LSU ChE, Chemistry Professors Arges & Kumar Secure $500,000 Grant
LSU Chemical Engineering Professor Chris Arges and LSU Chemistry/Center for Computation & Technology Professor Revati Kumar were recently awarded a three-year, $500,000 grant for their project, “Understanding and Manipulating Counterion Condensation With Charged Polymer Electrolytes for Selective and Low-Resistant Membrane Separations.”
The project, which is funded by the Department of Energy’s Separations Science Program, will ultimately help realize the guiding principles for designing low-resistant membranes for ionic separations. These membranes are vital to the desalination, or removing salts and minerals from a target substance, of municipal and industrial water streams, in addition to removing nitrates, heavy metals, and charged pesticides and pharmaceuticals from ground water.

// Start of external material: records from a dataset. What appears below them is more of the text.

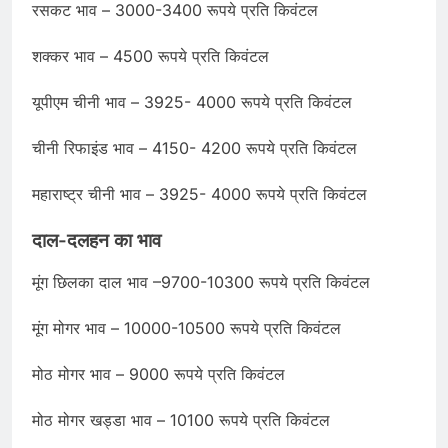
रसकट भाव – 3000-3400 रूपये प्रति किवंटल
शक्कर भाव – 4500 रूपये प्रति किवंटल
यूपीएम चीनी भाव – 3925- 4000 रूपये प्रति किवंटल
चीनी रिफाइंड भाव – 4150- 4200 रूपये प्रति किवंटल
महाराष्ट्र चीनी भाव – 3925- 4000 रूपये प्रति किवंटल
दाल-दलहन
का भाव
मूंग छिलका दाल भाव –9700-10300 रूपये प्रति किवंटल
मूंग मोगर भाव – 10000-10500 रूपये प्रति किवंटल
मोठ मोगर भाव – 9000 रूपये प्रति किवंटल
मोठ मोगर खड्डा भाव – 10100 रूपये प्रति किवंटल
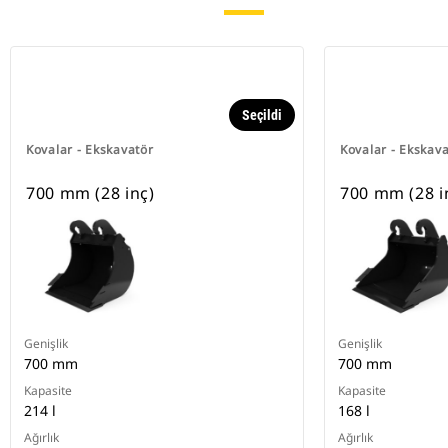
Seçildi
Kovalar - Ekskavatör
Kovalar - Ekskav
700 mm (28 inç)
700 mm (28 i
Genişlik
Genişlik
700 mm
700 mm
Kapasite
Kapasite
214 l
168 l
Ağırlık
Ağırlık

“Forty to 70 percent of operating and capital costs of chemical processes in a plant are related to separations,” Arges said. “There is a big incentive to lower the costs and energy associated with separations.”
Upon arriving at LSU in early 2016, Arges aimed to develop a project on investigating counterion condensation in membrane separators but concluded that he didn’t think these kinds of experiments could be done effectively in solid-state membranes. With the acknowledgment that working on such a project would be a complex and challenging task, Arges saw that working with someone with a different skill set, such as Kumar, would be beneficial.
“Her molecular simulations have the ability to peek inside the nano-confined charged domains to see how condensed and non-condensed ions transport,” Arges said. “This is a great example of two departments and colleges working together and complementing their unique skill sets.”
“I contribute toward the theory and simulation, while Chris handles the experimental side,” Kumar said.
The project investigates counterion condensation phenomena in model polymer systems and correlates it to bulk ionic charge transport and selectivity. Using the principles of directed self-assembly, the model systems are precisely defined at the molecular level and have long-range order and are free of structural defects. This is important because defects obfuscate correlations between ionic transport and counterion condensation.
The central premise of the work is that condensed counterions in the membrane migrate slower under applied electric fields, and the condensed ions aid unwanted co-ion adsorption, which compromises the selectivity of the membrane.
“Directed self-assembly of block copolymers has been primarily targeted for making the next generation of faster computer chips in your phones and computers,” Arges said. “What we’re doing now is adopting these cutting-edge techniques to understand charge transport in electrochemical materials found in batteries, fuel cells, and electrochemical separation units.”
To make the project successful, Arges and Kumar will rely heavily on the unique research capabilities and infrastructure at LSU. These facilities include LSU’s Synchrotron Radiation Research Center in the Center for Advanced Microstructures and Devices (CAMD), where Small-Angle X-ray Scattering (SAXS) studies reveal the microstructure of the precisely defined model systems. Their project will also leverage LSU’s Supercomputer, SuperMike II, which is managed by LSU’s High-Performance Computing Center.
“Most universities cannot boast that they have both a synchrotron facility for sophisticated X-ray experiments studies, in addition to having extremely fast supercomputers,” Kumar said.
Arges and Kumar recently submitted a manuscript on their results and were surprised to learn the influence that water has on counterion condensation. These results not only provide future research directions that aim to relate the extent of water solvation to the degree of condensed counterions in nano-confined domains, but will also help them understand how water management in membranes impacts desalination rates.